- [Dataset records]
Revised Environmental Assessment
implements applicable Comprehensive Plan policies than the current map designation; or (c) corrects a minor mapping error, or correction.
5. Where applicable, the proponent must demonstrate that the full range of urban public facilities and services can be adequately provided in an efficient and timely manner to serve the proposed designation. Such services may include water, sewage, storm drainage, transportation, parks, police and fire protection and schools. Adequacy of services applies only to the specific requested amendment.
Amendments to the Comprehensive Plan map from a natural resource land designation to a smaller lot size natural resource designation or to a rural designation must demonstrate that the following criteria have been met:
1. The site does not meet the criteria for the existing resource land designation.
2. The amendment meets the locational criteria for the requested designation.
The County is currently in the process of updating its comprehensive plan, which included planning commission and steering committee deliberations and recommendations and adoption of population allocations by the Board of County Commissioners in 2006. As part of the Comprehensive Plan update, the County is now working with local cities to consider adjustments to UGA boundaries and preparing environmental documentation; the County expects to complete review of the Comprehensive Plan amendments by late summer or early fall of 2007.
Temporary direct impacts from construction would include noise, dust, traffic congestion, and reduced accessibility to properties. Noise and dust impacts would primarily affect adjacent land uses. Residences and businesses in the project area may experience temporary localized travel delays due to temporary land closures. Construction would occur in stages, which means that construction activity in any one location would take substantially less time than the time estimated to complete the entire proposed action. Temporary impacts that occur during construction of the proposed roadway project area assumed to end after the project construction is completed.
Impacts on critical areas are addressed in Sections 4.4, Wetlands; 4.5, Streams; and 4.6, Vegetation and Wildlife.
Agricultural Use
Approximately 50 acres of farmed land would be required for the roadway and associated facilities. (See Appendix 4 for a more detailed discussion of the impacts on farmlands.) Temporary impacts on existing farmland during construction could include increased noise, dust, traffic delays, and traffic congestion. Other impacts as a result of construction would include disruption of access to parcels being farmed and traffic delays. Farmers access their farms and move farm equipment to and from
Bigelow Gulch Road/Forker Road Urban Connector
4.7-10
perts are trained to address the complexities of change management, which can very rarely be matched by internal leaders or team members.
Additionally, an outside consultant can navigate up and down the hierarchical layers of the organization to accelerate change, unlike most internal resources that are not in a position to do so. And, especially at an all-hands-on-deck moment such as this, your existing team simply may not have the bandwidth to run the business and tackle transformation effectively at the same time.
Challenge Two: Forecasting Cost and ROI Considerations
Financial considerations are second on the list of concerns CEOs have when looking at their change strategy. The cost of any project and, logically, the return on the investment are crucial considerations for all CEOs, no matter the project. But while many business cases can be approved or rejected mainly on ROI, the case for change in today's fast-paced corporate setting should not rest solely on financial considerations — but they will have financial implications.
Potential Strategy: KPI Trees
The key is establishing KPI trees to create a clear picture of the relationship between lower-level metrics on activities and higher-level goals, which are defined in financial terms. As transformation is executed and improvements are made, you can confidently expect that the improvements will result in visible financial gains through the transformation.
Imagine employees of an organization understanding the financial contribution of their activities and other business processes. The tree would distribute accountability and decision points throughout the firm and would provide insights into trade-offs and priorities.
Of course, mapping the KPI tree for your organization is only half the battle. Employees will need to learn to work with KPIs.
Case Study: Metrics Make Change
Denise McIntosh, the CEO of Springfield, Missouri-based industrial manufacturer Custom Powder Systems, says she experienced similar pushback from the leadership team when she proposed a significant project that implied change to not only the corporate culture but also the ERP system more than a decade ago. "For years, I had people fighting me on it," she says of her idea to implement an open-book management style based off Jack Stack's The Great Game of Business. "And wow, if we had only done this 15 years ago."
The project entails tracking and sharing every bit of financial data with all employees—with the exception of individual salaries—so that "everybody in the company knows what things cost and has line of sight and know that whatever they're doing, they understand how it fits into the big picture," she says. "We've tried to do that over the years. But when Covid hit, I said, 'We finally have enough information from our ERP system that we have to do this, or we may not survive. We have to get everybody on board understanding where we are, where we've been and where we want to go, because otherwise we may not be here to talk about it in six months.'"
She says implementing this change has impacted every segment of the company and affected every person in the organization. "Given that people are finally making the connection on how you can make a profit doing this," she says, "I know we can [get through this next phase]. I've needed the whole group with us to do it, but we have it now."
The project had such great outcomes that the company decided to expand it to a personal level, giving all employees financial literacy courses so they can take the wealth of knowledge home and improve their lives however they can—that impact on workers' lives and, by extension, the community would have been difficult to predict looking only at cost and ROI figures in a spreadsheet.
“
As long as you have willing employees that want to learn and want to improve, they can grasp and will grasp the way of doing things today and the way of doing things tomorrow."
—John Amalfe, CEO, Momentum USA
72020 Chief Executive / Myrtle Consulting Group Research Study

...

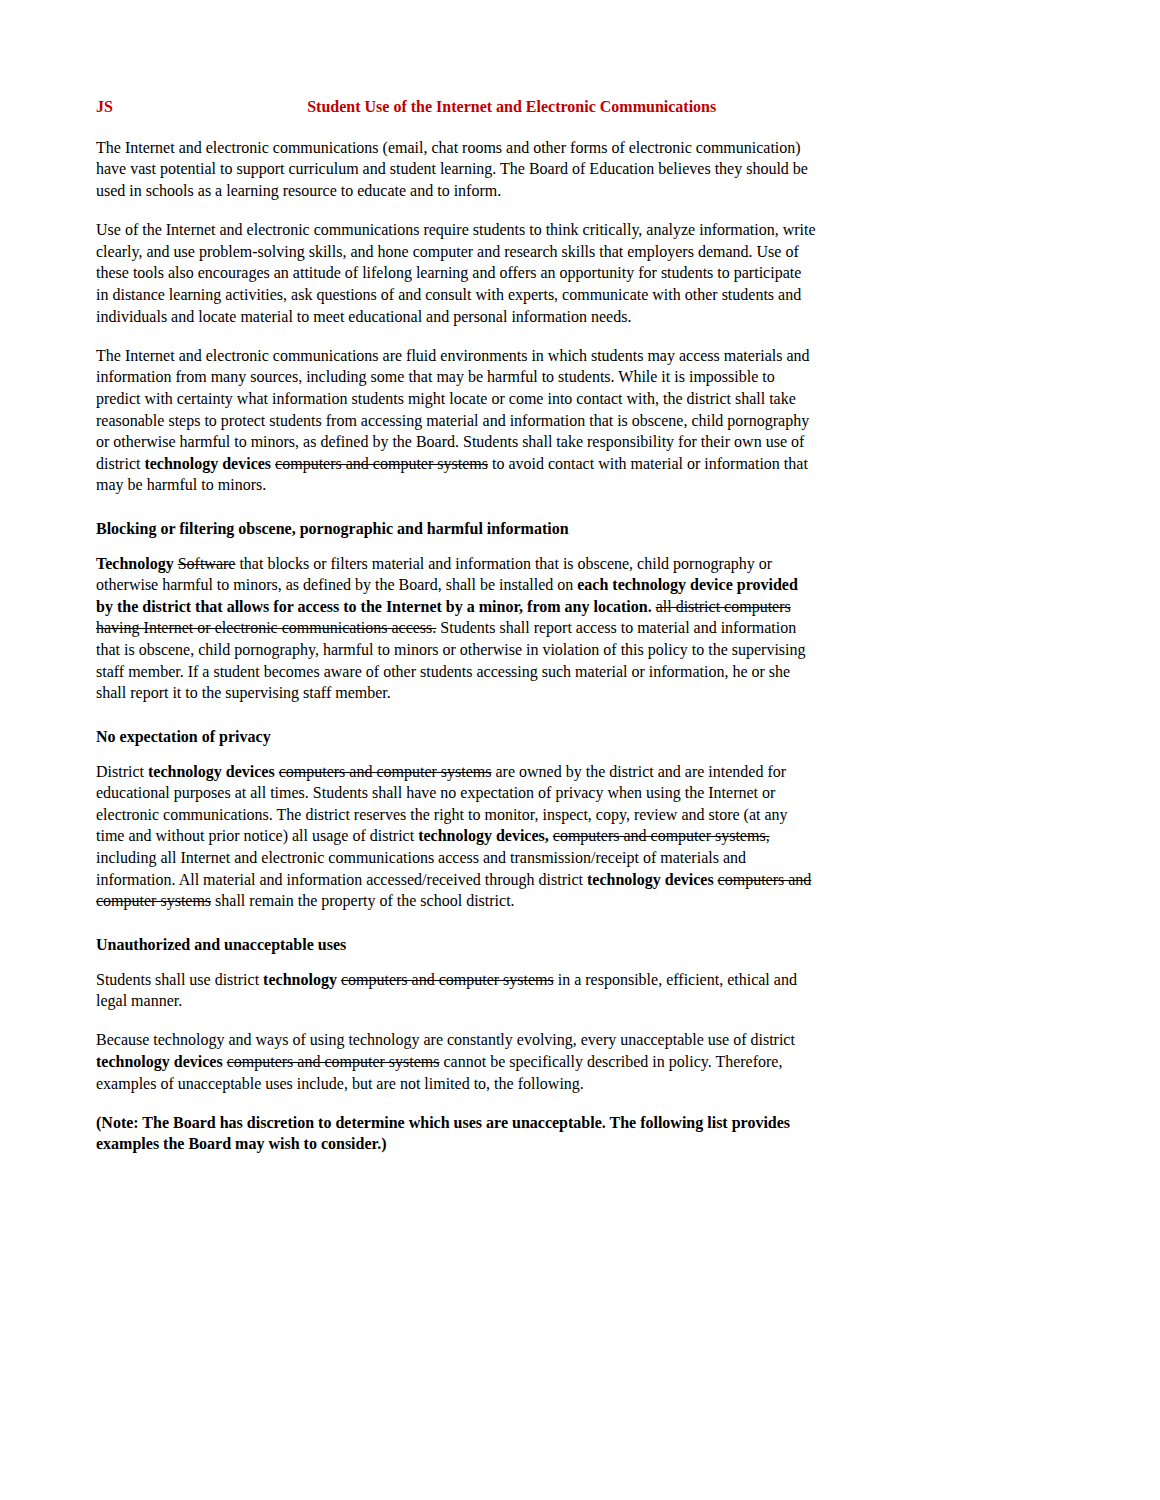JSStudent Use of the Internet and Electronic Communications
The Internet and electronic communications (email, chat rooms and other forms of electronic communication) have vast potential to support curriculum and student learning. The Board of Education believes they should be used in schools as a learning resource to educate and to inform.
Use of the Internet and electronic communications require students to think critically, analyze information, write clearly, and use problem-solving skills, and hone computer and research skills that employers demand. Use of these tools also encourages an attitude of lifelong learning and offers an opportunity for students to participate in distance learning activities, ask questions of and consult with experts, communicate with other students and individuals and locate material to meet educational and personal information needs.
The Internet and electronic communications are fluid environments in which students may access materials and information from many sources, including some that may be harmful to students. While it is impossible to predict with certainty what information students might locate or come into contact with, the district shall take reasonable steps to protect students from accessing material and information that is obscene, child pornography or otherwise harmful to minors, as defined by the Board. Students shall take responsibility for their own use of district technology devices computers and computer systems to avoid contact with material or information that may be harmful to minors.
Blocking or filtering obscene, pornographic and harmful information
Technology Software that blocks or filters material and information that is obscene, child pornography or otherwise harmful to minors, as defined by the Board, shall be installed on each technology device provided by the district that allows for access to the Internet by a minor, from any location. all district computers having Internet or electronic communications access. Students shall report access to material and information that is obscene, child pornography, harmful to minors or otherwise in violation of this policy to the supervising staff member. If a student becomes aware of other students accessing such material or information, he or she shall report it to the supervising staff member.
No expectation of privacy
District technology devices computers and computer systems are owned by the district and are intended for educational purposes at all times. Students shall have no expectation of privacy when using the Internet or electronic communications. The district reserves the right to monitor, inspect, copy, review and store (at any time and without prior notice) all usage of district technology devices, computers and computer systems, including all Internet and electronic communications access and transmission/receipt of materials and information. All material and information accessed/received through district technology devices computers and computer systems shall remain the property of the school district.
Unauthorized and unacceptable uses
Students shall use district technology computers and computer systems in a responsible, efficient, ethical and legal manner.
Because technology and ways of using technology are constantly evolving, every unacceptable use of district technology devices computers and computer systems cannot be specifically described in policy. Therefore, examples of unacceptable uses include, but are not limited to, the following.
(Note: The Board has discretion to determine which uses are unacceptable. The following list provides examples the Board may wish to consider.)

- [Exercise brief] Will you return exactly the lines above from the one with "CEO, Momentum USA" down to the one with "72020 Chief Executive", counting both as part of the range?

- [Your solution]
—John Amalfe, CEO, Momentum USA
72020 Chief Executive / Myrtle Consulting Group Research Study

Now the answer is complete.